+++ SUPPLIED ENTRIES

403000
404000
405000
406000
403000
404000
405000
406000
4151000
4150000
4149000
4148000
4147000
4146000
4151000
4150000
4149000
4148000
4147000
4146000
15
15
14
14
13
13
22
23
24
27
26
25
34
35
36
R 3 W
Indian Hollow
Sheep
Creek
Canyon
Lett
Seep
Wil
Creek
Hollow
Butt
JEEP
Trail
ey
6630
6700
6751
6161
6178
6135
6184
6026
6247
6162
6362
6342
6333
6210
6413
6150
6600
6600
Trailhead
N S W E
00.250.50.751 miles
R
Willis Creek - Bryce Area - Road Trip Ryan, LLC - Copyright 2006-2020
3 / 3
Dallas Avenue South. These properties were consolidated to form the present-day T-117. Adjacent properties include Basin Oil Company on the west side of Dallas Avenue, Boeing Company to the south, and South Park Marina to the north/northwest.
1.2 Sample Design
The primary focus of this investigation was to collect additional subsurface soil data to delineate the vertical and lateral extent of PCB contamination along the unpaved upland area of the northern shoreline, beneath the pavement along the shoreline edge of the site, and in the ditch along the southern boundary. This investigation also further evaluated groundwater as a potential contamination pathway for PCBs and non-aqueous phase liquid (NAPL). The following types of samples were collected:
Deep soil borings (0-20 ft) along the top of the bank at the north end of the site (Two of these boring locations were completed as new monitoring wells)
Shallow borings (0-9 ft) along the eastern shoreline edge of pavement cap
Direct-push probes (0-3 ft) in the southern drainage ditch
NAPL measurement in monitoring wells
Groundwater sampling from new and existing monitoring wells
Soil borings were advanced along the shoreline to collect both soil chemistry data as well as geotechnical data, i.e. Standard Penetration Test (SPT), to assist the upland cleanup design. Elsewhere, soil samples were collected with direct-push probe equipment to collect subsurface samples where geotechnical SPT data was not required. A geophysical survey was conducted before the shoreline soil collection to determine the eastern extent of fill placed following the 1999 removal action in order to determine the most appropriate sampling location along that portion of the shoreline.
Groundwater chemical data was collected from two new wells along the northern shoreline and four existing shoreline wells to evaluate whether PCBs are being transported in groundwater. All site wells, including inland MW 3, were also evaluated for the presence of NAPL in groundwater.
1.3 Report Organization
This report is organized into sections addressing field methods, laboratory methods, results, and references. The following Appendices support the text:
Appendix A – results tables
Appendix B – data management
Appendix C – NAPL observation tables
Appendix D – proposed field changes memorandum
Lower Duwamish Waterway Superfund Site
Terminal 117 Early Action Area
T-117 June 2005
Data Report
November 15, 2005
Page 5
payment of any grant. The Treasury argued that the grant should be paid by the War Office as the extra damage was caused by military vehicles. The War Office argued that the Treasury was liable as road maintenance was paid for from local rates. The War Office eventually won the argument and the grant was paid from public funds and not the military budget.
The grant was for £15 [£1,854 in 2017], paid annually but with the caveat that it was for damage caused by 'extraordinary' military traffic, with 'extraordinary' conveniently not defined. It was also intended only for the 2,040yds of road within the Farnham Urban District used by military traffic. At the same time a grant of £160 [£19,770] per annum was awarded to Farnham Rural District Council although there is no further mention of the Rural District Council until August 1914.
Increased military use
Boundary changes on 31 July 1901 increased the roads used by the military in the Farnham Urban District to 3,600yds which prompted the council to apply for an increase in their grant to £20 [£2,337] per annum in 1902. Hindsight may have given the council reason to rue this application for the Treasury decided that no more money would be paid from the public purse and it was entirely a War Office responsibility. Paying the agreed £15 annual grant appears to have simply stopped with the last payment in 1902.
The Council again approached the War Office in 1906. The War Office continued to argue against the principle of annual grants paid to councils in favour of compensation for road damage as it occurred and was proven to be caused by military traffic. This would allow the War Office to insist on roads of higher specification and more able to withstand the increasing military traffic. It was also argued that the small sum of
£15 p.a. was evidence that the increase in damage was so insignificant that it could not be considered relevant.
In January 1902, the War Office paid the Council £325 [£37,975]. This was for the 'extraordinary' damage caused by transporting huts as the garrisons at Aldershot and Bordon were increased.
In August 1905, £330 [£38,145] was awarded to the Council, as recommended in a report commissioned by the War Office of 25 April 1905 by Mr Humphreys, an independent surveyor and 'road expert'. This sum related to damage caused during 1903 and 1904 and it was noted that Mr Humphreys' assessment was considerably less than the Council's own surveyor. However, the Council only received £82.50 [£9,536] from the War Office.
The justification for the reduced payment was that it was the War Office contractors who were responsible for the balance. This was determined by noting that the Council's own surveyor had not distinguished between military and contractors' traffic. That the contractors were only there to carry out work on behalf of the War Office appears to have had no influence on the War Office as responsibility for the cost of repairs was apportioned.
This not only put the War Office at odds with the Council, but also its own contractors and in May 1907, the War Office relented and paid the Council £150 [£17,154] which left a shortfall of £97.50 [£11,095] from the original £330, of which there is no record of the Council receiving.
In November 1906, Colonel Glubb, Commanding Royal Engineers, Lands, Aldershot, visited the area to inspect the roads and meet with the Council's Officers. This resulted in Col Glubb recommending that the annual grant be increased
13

++++++

Wherever the string "wells" appears in the entries, copy that line.

**RESULT**
Deep soil borings (0-20 ft) along the top of the bank at the north end of the site (Two of these boring locations were completed as new monitoring wells)
NAPL measurement in monitoring wells
Groundwater sampling from new and existing monitoring wells
Groundwater chemical data was collected from two new wells along the northern shoreline and four existing shoreline wells to evaluate whether PCBs are being transported in groundwater. All site wells, including inland MW 3, were also evaluated for the presence of NAPL in groundwater.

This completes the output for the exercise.